Tick-borne disease burdens are increasing across Europe and the UK in response to changes in land use, climate and deer populations and may be further exacerbated by planned woodland expansion and future climate change.
Diseases caused by tick bites, if untreated, can sometimes cause serious illnesses and be potentially fatal for people and animals. Ticks are found in areas of dense vegetation such as woodland, heathland and long grass, and use mammals (including deer, cattle, sheep and dogs) or birds as hosts, feeding on their blood. Deer are particularly important in supporting tick populations because they feed all a tick’s life stages and can move them across a landscape.
Project overview
A four-year project, ‘TickSolve’, will investigate the ecological conditions that enable tick-borne infections to spread, identify areas of the UK where the health risks are likely to be highest and put forward possible solutions. TickSolve will determine whether climate change and woodland expansion are likely to increase tick-borne infections such as Lyme disease in the UK.
The project involves scientists at the UK Centre for Ecology & Hydrology (UKCEH), the University of Liverpool, the University of Glasgow and the UK Health Security Agency. It is being funded by the Natural Environment Research Council (NERC), part of UK Research and Innovation.
The research will focus on three tick-borne diseases that pose a current or potential risk to the UK:
- Lyme disease, which already affects several thousand people a year in the UK and is thought to be increasing.

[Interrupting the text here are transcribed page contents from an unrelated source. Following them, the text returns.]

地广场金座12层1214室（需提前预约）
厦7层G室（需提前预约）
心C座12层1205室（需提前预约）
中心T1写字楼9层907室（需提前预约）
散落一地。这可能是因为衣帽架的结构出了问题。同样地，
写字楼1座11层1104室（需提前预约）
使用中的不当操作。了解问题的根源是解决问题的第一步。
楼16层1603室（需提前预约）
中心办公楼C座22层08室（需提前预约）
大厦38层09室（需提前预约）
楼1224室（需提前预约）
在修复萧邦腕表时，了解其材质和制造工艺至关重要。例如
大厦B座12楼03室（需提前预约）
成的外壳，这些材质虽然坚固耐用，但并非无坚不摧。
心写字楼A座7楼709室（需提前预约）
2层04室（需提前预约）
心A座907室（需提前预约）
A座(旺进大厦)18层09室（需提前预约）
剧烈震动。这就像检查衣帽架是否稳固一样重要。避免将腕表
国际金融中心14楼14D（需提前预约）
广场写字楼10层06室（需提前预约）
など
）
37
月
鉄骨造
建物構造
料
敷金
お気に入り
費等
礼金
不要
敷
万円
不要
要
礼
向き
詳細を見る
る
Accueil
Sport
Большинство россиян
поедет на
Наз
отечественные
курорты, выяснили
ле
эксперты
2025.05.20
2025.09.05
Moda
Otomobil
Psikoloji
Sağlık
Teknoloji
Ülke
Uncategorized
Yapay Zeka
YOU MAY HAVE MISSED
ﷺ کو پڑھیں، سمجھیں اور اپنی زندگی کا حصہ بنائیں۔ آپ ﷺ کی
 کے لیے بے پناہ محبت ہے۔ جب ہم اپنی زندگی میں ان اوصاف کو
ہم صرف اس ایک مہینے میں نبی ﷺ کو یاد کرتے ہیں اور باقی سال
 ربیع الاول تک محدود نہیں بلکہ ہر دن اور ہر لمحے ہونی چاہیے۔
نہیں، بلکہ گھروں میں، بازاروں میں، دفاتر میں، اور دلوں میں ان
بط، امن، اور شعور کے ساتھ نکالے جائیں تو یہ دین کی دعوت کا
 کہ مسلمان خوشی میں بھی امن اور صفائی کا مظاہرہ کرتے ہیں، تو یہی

- Tick-borne encephalitis (TBE), which is fairly common in parts of Europe with two probable human cases recently detected in the UK. It can cause serious neurological illnesses.
- Crimean Congo Haemorrhagic Fever, which is expanding in western Europe but is not yet present in the UK.
TickSolve will use a co-production process with stakeholders across sectors to develop ecological interventions, risk guidance and tools from research.